Short version:
I tested your code with a slight rewrite on v9, and I cannot reproduce the slowdown. I get a slight speedup, precisely as expected.
----
I tested your code with version 9 on a 4-core machine. Note that this CPU has hyper-threading so Mathematica is actually running 8 subkernels.
To try to isolate your specific code from the problem, I packaged it up into a "blackbox" function. Let's just define it and forget about what it does exactly for a moment.
blackbox[{a_, b_}] := SelectbyWRange[-Im[SmoothDFT[a, ht, 2]*Conjugate[SmoothDFT[b, ht, 2]]], {-834., 834.}, {19.5, 20.5}]
Notice that you only use the `Table` index `n` for indexing into an array, so the problem can be reformulated as a `Map`. This way `ParallelMap` will avoid transferring *all* of the input vectors to *all* subkernels. It'll only transfer those parts that need to be processed. This'll reduce the transfer time, and it'll reduce the memory usage. `a` and `b` together take 1.8 GB of memory. If you duplicate them 16 times, you'll need at least 17*1.8 = 31 GB of memory in your machine. This may actually be the cause of the slowdown you see.
Let's define
c = Transpose[{a, b}];
Then the calculation is simply
blackbox /@ c
Since I'm impatient, I only fed part of `c` to the function and used
blackbox /@ Take[c, 64];
for benchmarking. Note that to achieve a reasonable speedup, you should use an input vector which is longer than the number of cores you have, preferably much longer. In your example you use only 2 on a 16 core machine. This doesn't make much sense: it would give a 2x speedup at most.

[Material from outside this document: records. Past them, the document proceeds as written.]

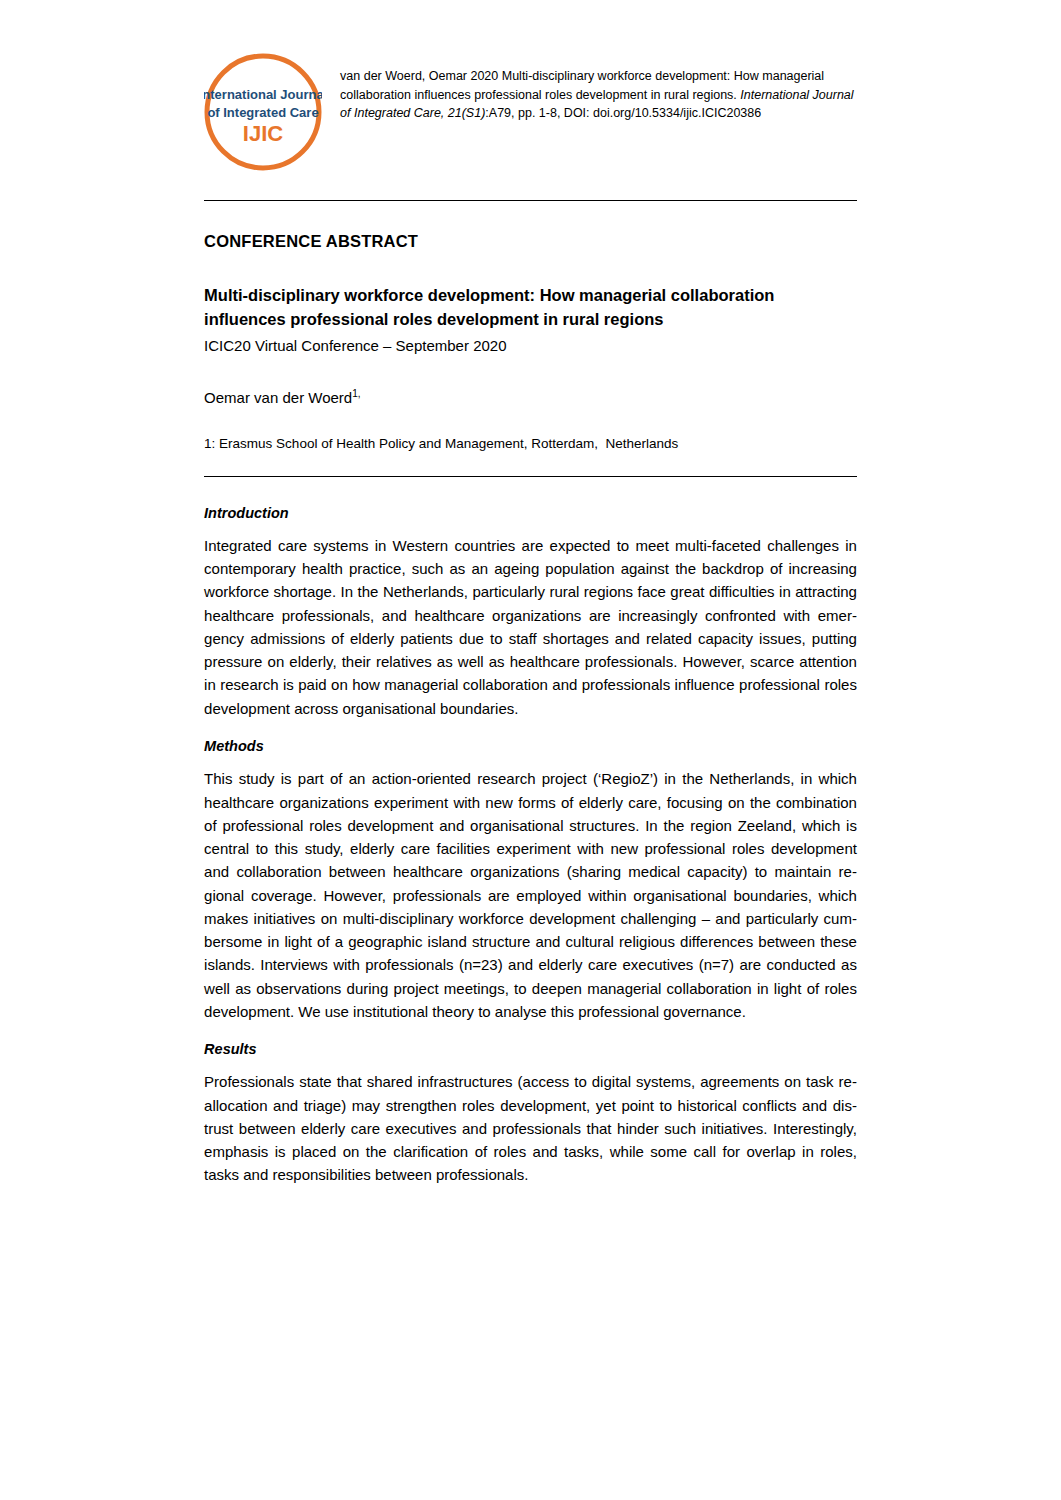International Journal of Integrated Care IJIC
van der Woerd, Oemar 2020 Multi-disciplinary workforce development: How managerial collaboration influences professional roles development in rural regions. International Journal of Integrated Care, 21(S1):A79, pp. 1-8, DOI: doi.org/10.5334/ijic.ICIC20386
CONFERENCE ABSTRACT
Multi-disciplinary workforce development: How managerial collaboration influences professional roles development in rural regions
ICIC20 Virtual Conference – September 2020
Oemar van der Woerd1,
1: Erasmus School of Health Policy and Management, Rotterdam, Netherlands
Introduction
Integrated care systems in Western countries are expected to meet multi-faceted challenges in contemporary health practice, such as an ageing population against the backdrop of increasing workforce shortage. In the Netherlands, particularly rural regions face great difficulties in attracting healthcare professionals, and healthcare organizations are increasingly confronted with emergency admissions of elderly patients due to staff shortages and related capacity issues, putting pressure on elderly, their relatives as well as healthcare professionals. However, scarce attention in research is paid on how managerial collaboration and professionals influence professional roles development across organisational boundaries.
Methods
This study is part of an action-oriented research project (‘RegioZ’) in the Netherlands, in which healthcare organizations experiment with new forms of elderly care, focusing on the combination of professional roles development and organisational structures. In the region Zeeland, which is central to this study, elderly care facilities experiment with new professional roles development and collaboration between healthcare organizations (sharing medical capacity) to maintain regional coverage. However, professionals are employed within organisational boundaries, which makes initiatives on multi-disciplinary workforce development challenging – and particularly cumbersome in light of a geographic island structure and cultural religious differences between these islands. Interviews with professionals (n=23) and elderly care executives (n=7) are conducted as well as observations during project meetings, to deepen managerial collaboration in light of roles development. We use institutional theory to analyse this professional governance.
Results
Professionals state that shared infrastructures (access to digital systems, agreements on task reallocation and triage) may strengthen roles development, yet point to historical conflicts and distrust between elderly care executives and professionals that hinder such initiatives. Interestingly, emphasis is placed on the clarification of roles and tasks, while some call for overlap in roles, tasks and responsibilities between professionals.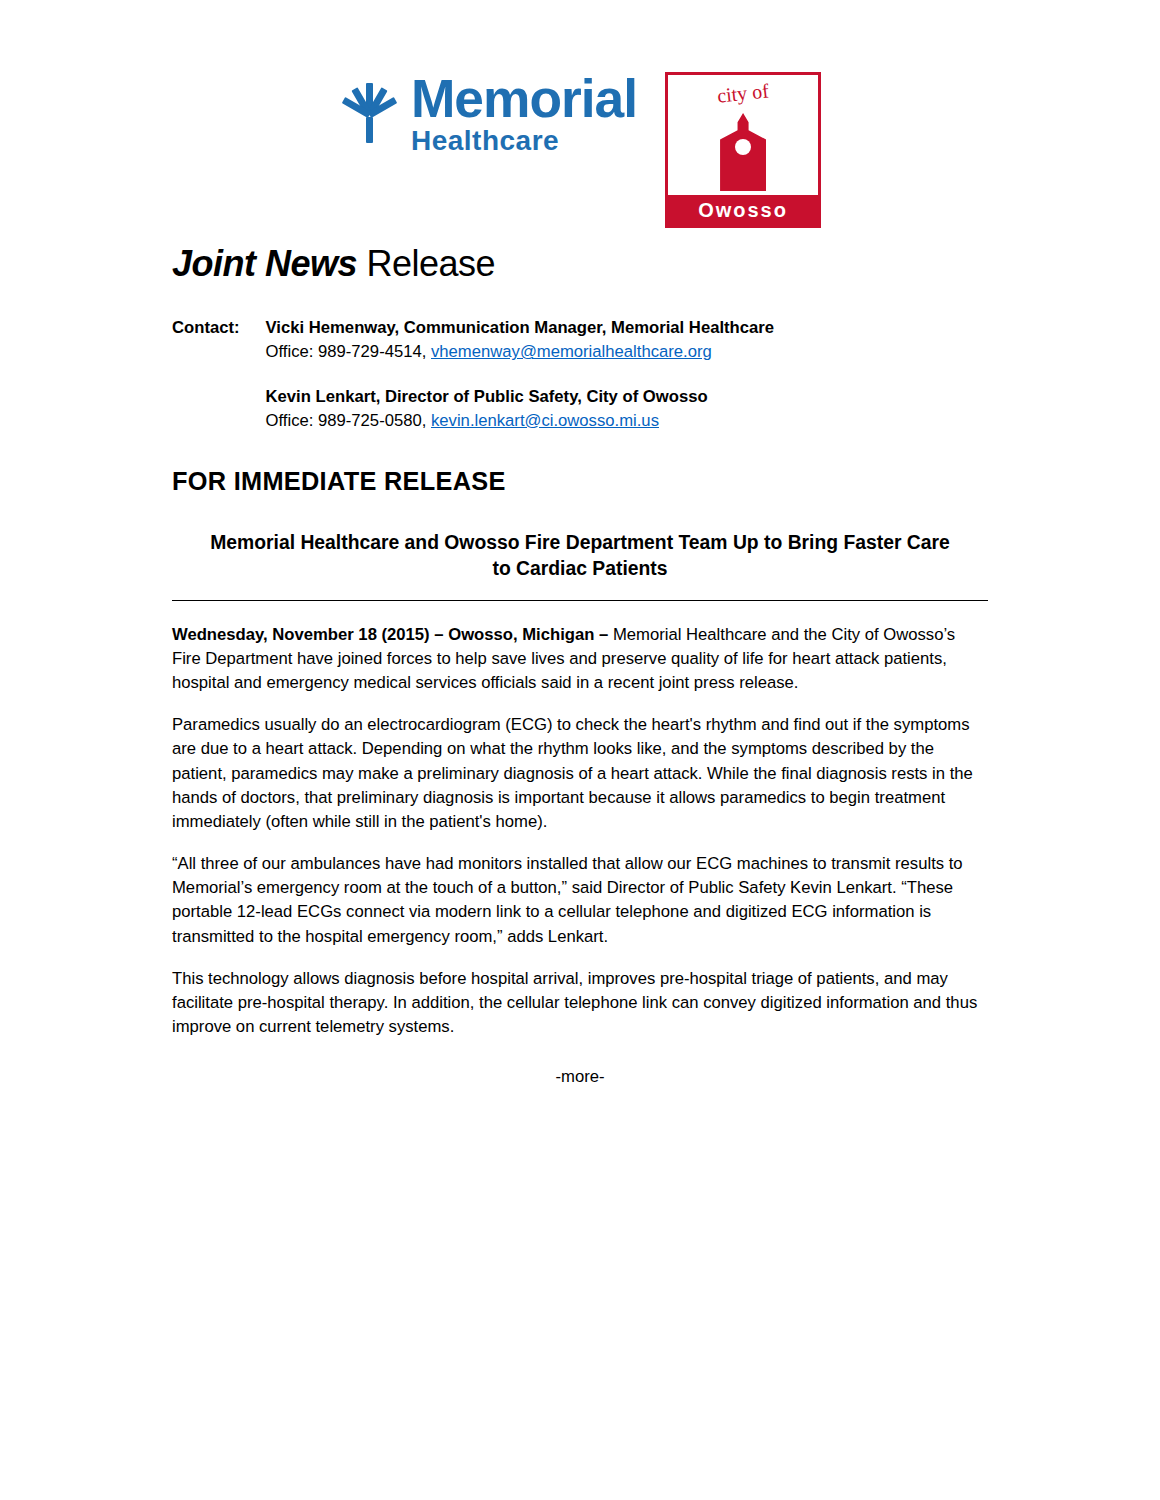Memorial Healthcare
city of
Owosso
Joint News Release
| Contact: | Vicki Hemenway, Communication Manager, Memorial Healthcare Office: 989-729-4514, vhemenway@memorialhealthcare.org |
| | Kevin Lenkart, Director of Public Safety, City of Owosso Office: 989-725-0580, kevin.lenkart@ci.owosso.mi.us |
FOR IMMEDIATE RELEASE
Memorial Healthcare and Owosso Fire Department Team Up to Bring Faster Care to Cardiac Patients
Wednesday, November 18 (2015) – Owosso, Michigan – Memorial Healthcare and the City of Owosso’s Fire Department have joined forces to help save lives and preserve quality of life for heart attack patients, hospital and emergency medical services officials said in a recent joint press release.
Paramedics usually do an electrocardiogram (ECG) to check the heart's rhythm and find out if the symptoms are due to a heart attack. Depending on what the rhythm looks like, and the symptoms described by the patient, paramedics may make a preliminary diagnosis of a heart attack. While the final diagnosis rests in the hands of doctors, that preliminary diagnosis is important because it allows paramedics to begin treatment immediately (often while still in the patient's home).
“All three of our ambulances have had monitors installed that allow our ECG machines to transmit results to Memorial’s emergency room at the touch of a button,” said Director of Public Safety Kevin Lenkart. “These portable 12-lead ECGs connect via modern link to a cellular telephone and digitized ECG information is transmitted to the hospital emergency room,” adds Lenkart.
This technology allows diagnosis before hospital arrival, improves pre-hospital triage of patients, and may facilitate pre-hospital therapy. In addition, the cellular telephone link can convey digitized information and thus improve on current telemetry systems.
-more-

Now let's do the benchmarking. On my four core machine I get:
Timing[blackbox /@ Take[c, 64];] --> 28 s
AbsoluteTiming[blackbox /@ Take[c, 64];] --> 9.4 s
AbsoluteTiming[ParallelMap[blackbox, Take[c, 64]];] --> 6.9 s
Notice that `Timing` gives a 3 times longer time than `AbsoluteTiming` for the sequential `Map`. This is because it measures the time for each CPU core separately, then adds them up. Checking the task manager, I see that the sequential calculation uses 300% CPU, i.e. 3 cores are running at the same time. Something in `blackbox` must already be parallelized in the kernel directly (most likely `Fourier`).
Thus by further high level parallelization we can expect a speedup of about 30% that corresponds to going from a 300% CPU usage to a full 400% in this four-core machine. This is exactly what happens on my machine when I use `ParallelMap`: the timing went from 9.4 s to 6.9 s.
So, at least with version 9.0.1 and when using `Map`, I can't reproduce the slowdown. I get the expected speedup. But I did not test with v8.
----
**Update:** I have now tested with Mathematica 8.0.4. The results are the same as with 9. I cannot reproduce the problem.
I cannot run the OP's `Table` version instead of my `Map` version because, as I mentioned above, the `Table` version would require ~31 GB of memory. This computer doesn't have that much memory so it would slow down considerably due to swapping.